**TEXTO MOSTRADO**
________

Las intenciones con Palomares, otra vez se convierten en papel mojado

Visita de una delegación americana a una de las zonas contaminadas de Palomares en 2011./J. S. C.
Visita de una delegación americana a una de las zonas contaminadas de Palomares en 2011. / J. S. C.

Ecologistas ha recurrido esta semana a la Audiencia Nacional, donde ha denunciado al Consejo de Seguridad Nuclear (CSN)

J. SIMÓNCUEVAS DEL ALMANZORA

Los malos augurios de algunos se acabaron cumpliendo una vez más. Y es que vistos los precedentes, no era mucho de fiar que lo de Palomares se fuera a resolver de verdad tras la última declaración de intenciones de limpiar la radioactividad del terreno de la pedanía cuevana de Palomares, a pesar de haberse efectuado al más alto nivel.

El próximo 19 de octubre hará dos años de la declaración de intenciones que EE UU y España firmaron para limpiar la pedanía almeriense, que conserva plutonio en el terreno en el que en enero de 1966 cayeron las bombas nucleares tras el accidente de dos aviones norteamericanos.

La firmaron John Kerry, entonces secretario de Estado de EE UU, y José Manuel García-Margallo, a la sazón ministro español de Exteriores, dando pie a pensar que la solución tras más de 50 años estaría cerca. No ha sido así.

Y en vistas del éxito, Ecologistas en Acción presentó esta semana una denuncia en la Audiencia Nacional contra el CSN. En el escrito se pide que «se ordene la clausura» del «área contaminada de Palomares con fijación de plazo para llevarla a efecto». También, que se cumpla el plan del CSN aprobado en 2010 y que implicaba tratar los 50.000 metros cúbicos de tierra contaminada para reducirlos a unos 6.000 metros cúbicos, y proceder a continuación al «almacenamiento temporal» de esos desechos hasta encontrar una ubicación definitiva.

El grupo conservacionista considera que el Consejo de Seguridad Nuclear está permitiendo «un cementerio nuclear ilegal en Palomares, que ni siquiera figura como tal en el registro de áreas contaminadas».

Ya en enero de este año, cuando se cumplían 51 años desde el accidente, Ecologistas urgía al CSN a actuar, mientras EE UU decide, considerando que sigue el riesgo mientras esté así. Y afirmaron que el almacenamiento temporal podría realizarse en una nave preparada al efecto, similar a las utilizadas por las centrales nucleares para el material radiactivo, siempre siguiendo las normas establecidas por las leyes para la limpieza de instalaciones nucleares áreas contaminadas.

________

**DATOS BRUTOS**
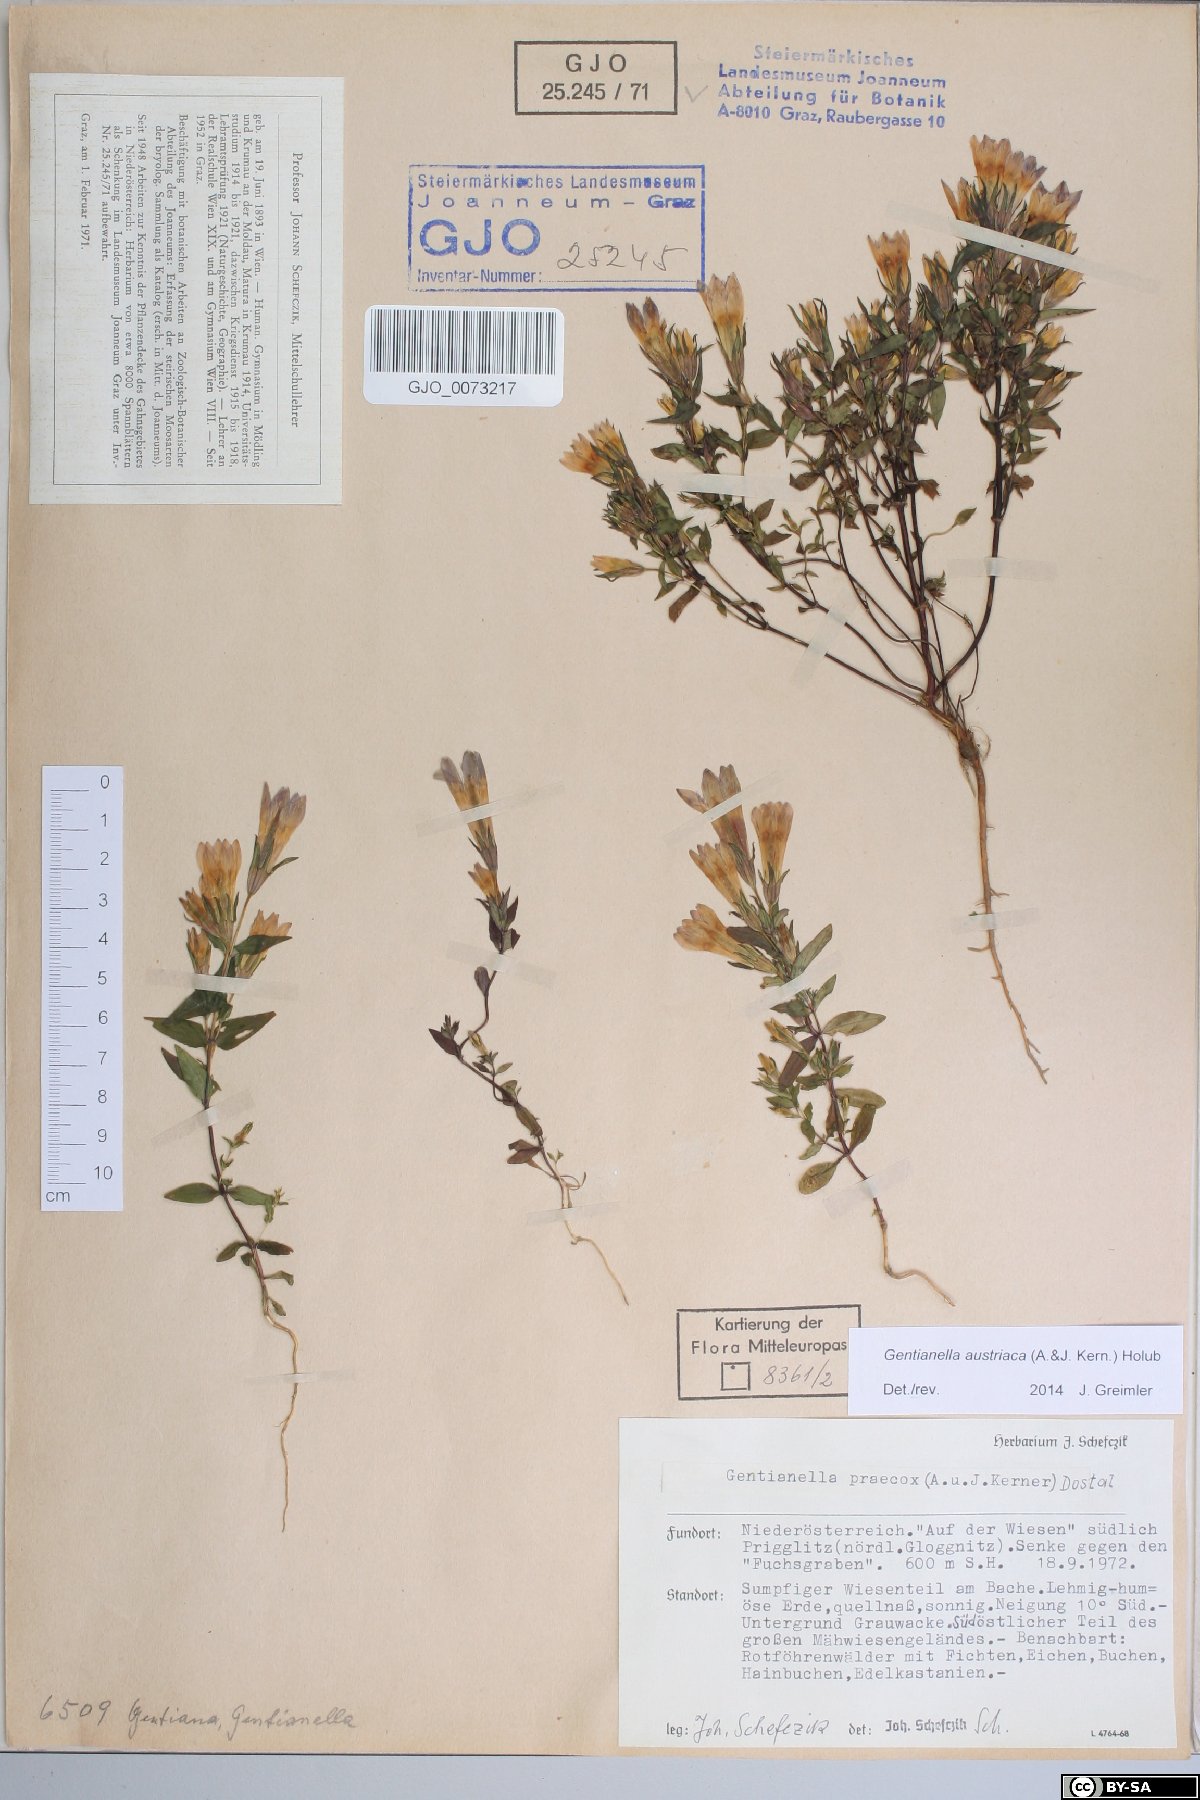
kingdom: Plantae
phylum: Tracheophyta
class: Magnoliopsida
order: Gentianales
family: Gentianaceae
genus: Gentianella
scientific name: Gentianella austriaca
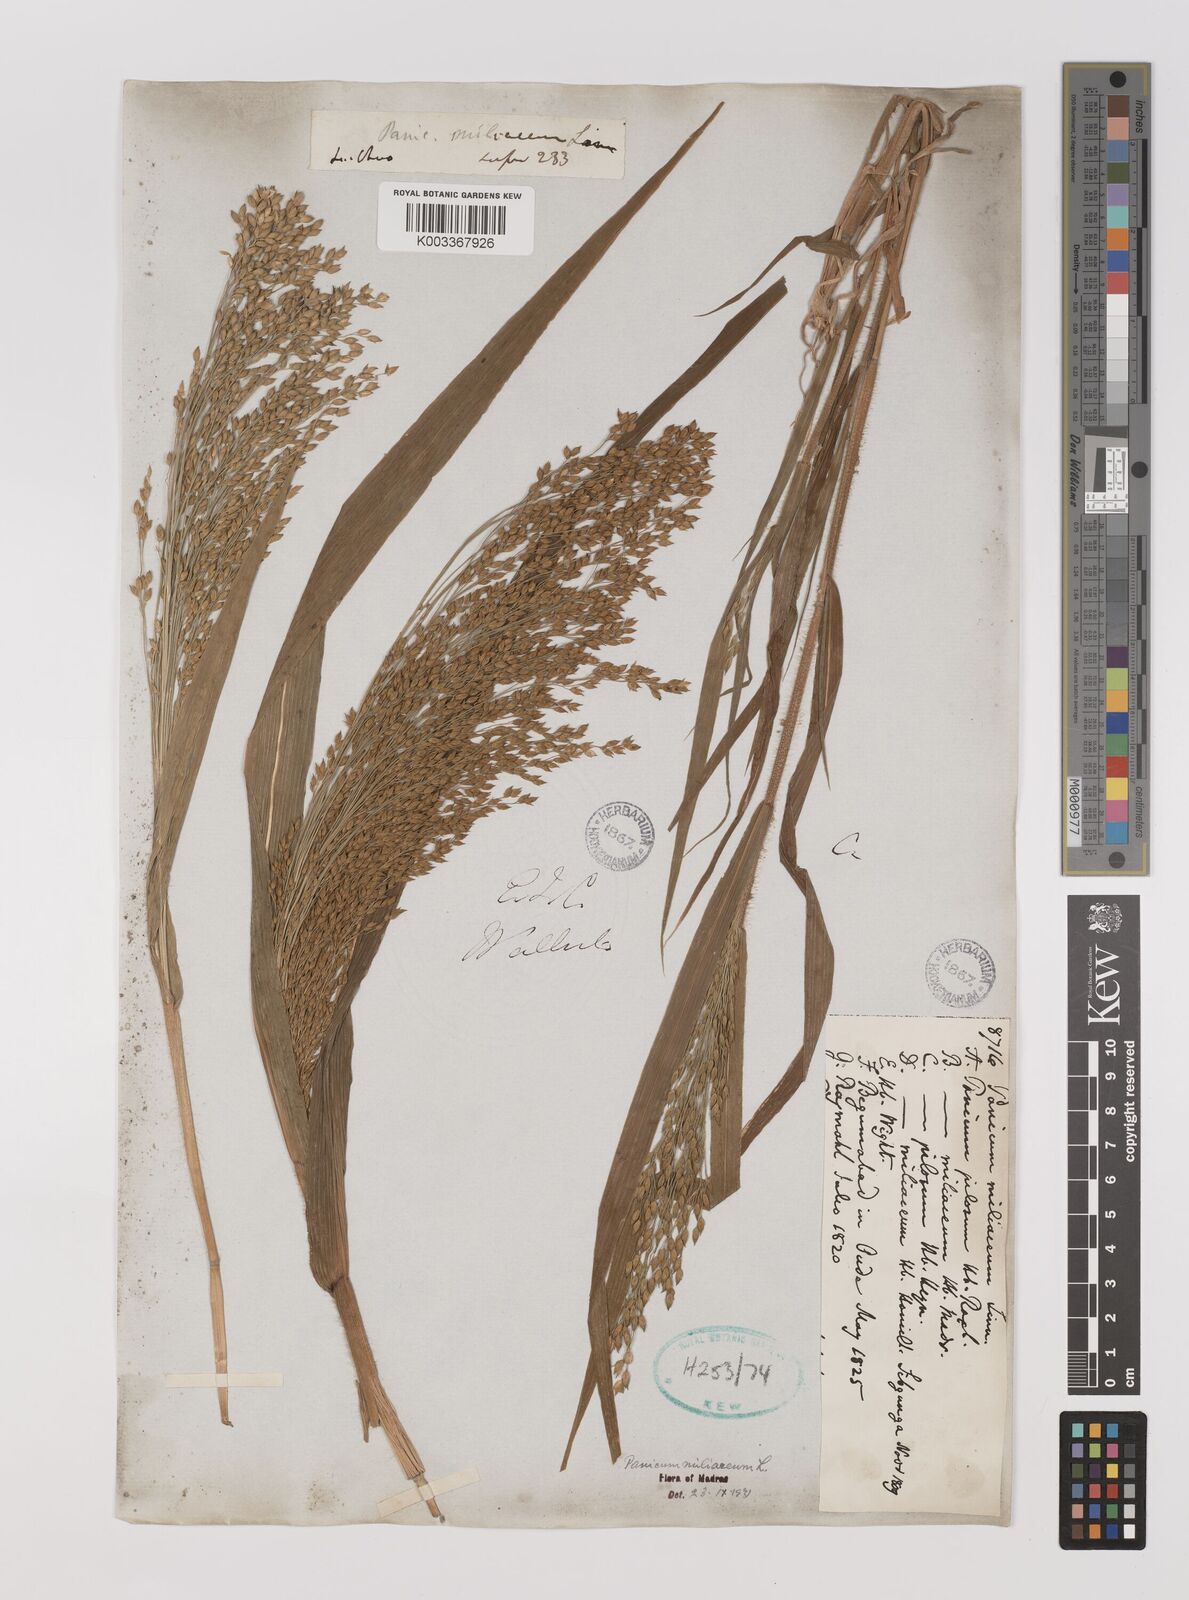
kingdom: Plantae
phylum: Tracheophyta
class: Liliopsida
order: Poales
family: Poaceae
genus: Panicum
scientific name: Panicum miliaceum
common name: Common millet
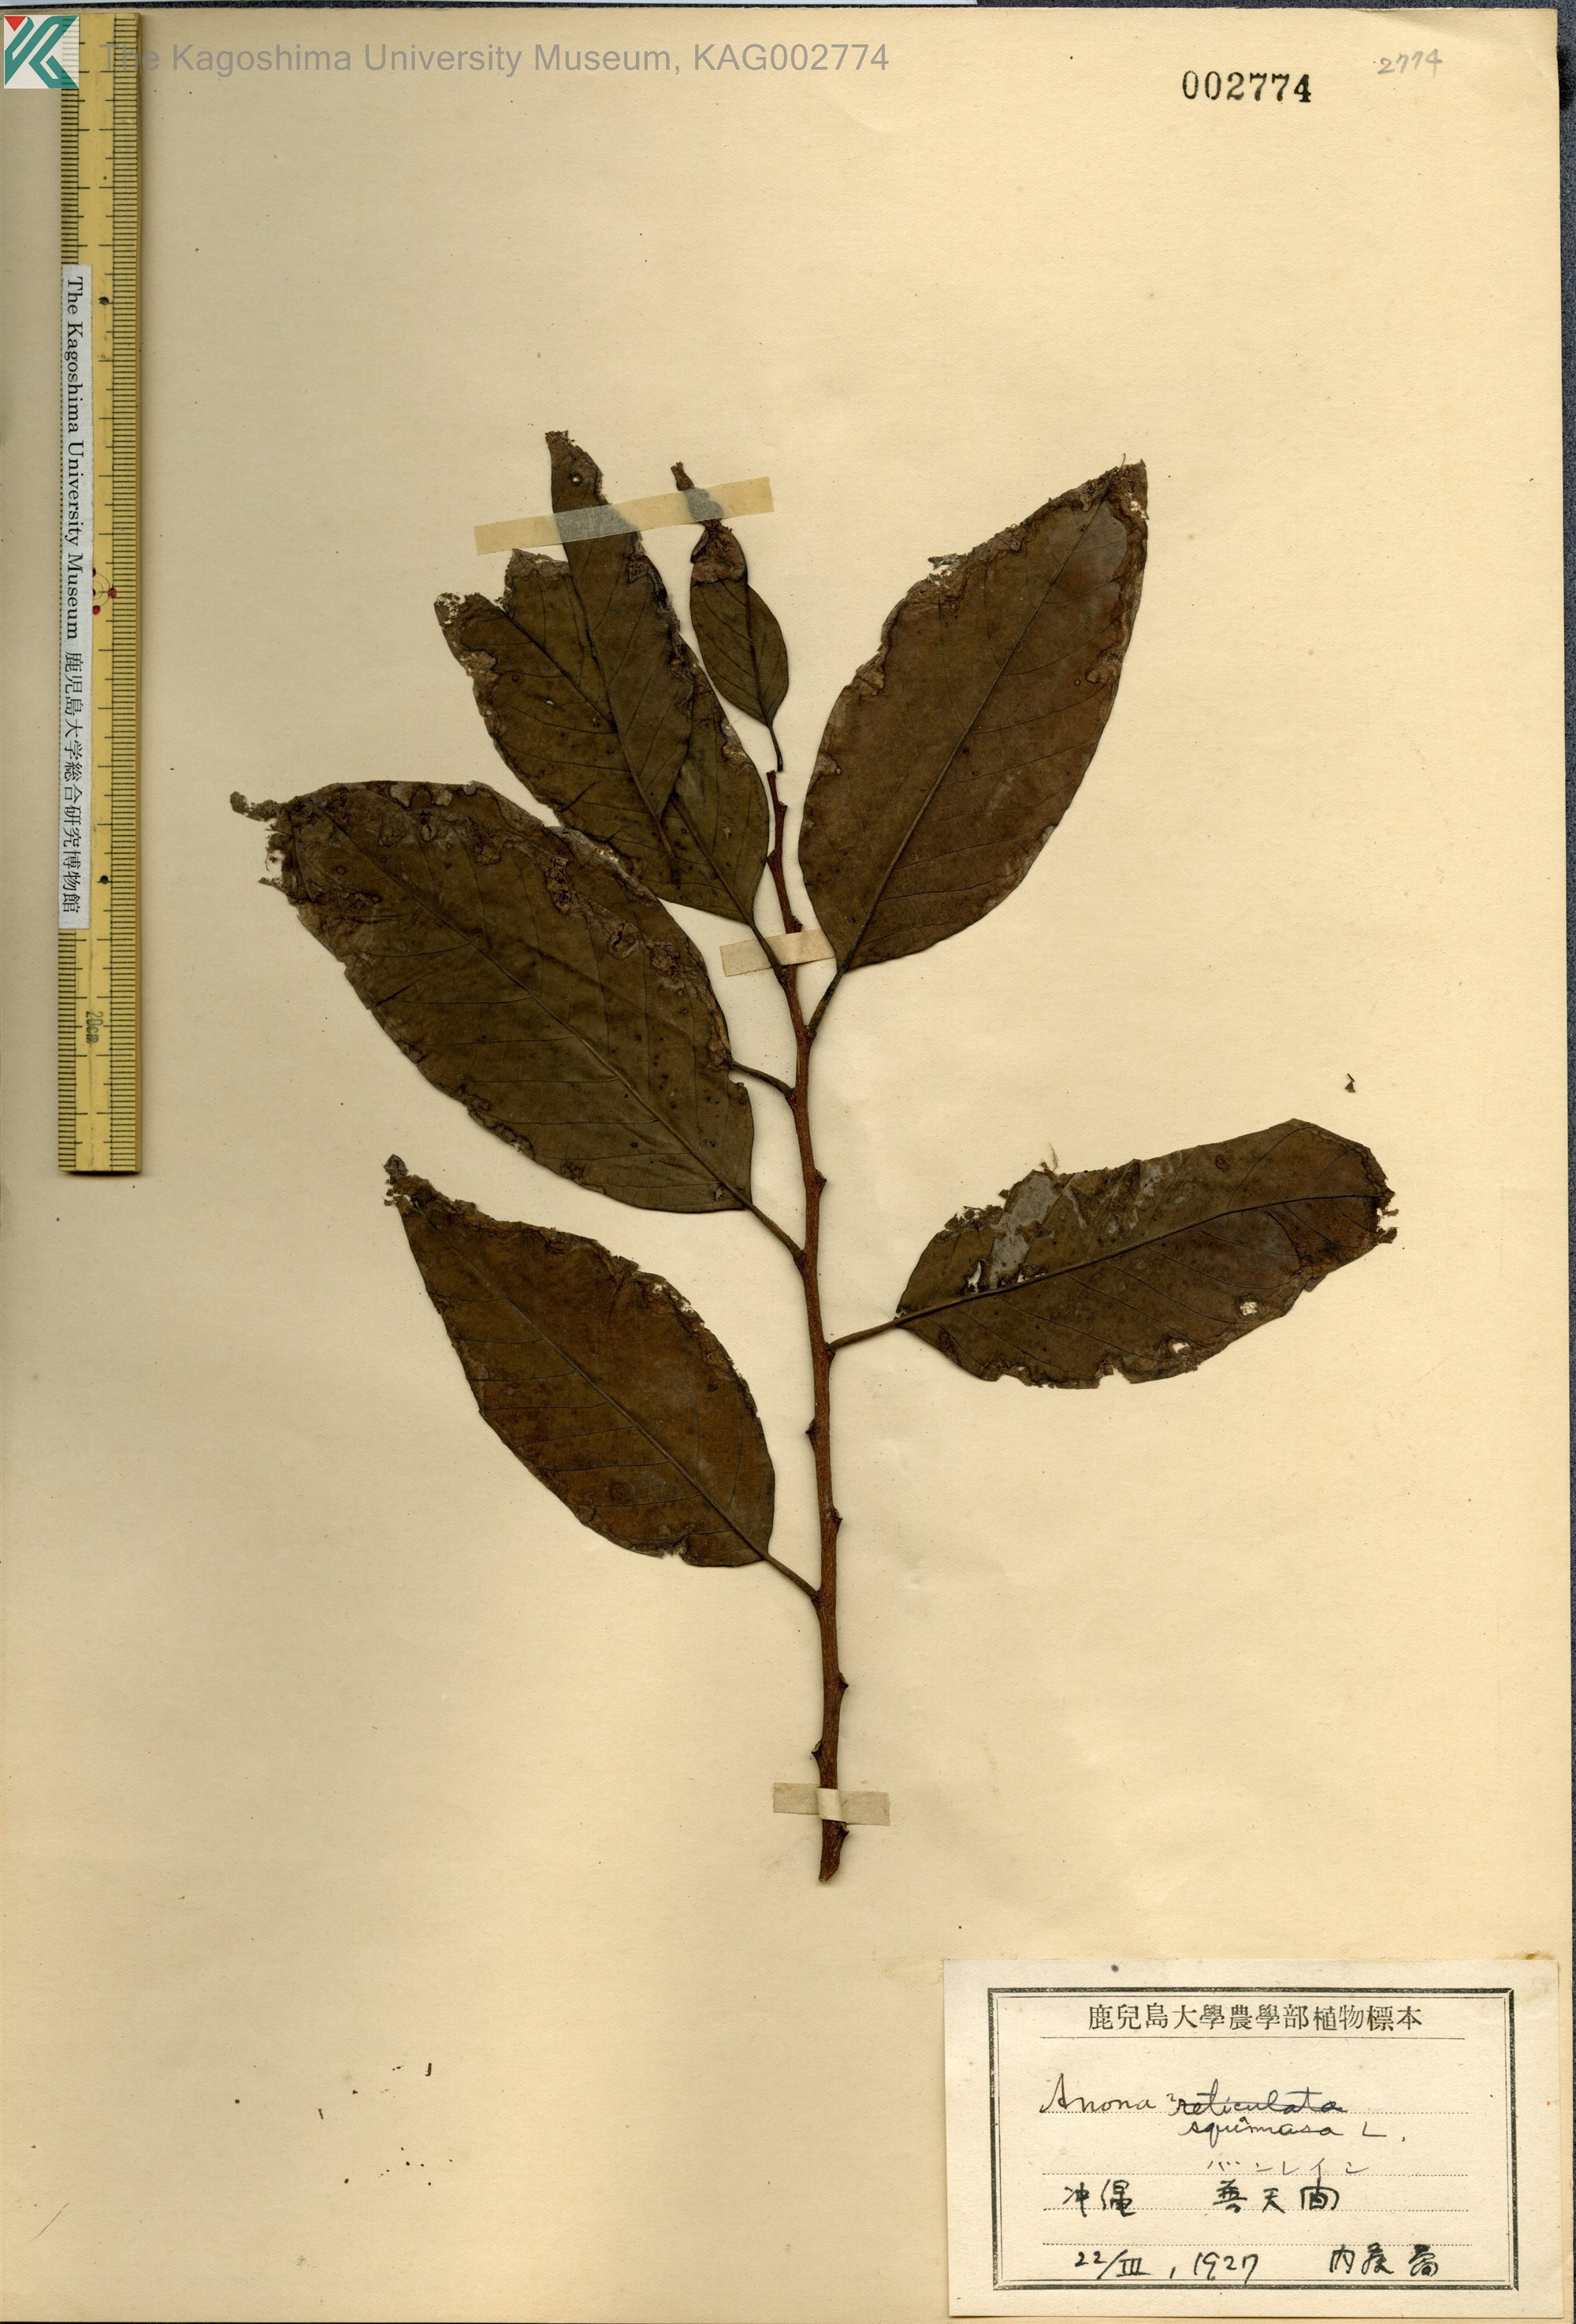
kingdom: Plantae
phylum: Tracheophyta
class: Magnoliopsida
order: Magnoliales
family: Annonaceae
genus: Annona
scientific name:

________

**ENUNCIADO**
Responde a estas preguntas con la información del texto sobre Palomares.
(a) ¿Quiénes firmaron la declaración de intenciones entre EE UU y España?
(b) ¿Ante qué tribunal presentó Ecologistas en Acción su denuncia contra el CSN?
(c) Según el plan del CSN aprobado en 2010, ¿a cuántos metros cúbicos debían reducirse los 50.000 metros cúbicos de tierra contaminada?

**SOLUCIÓN**
(a) John Kerry y José Manuel García-Margallo.
(b) Ante la Audiencia Nacional.
(c) A unos 6.000 metros cúbicos.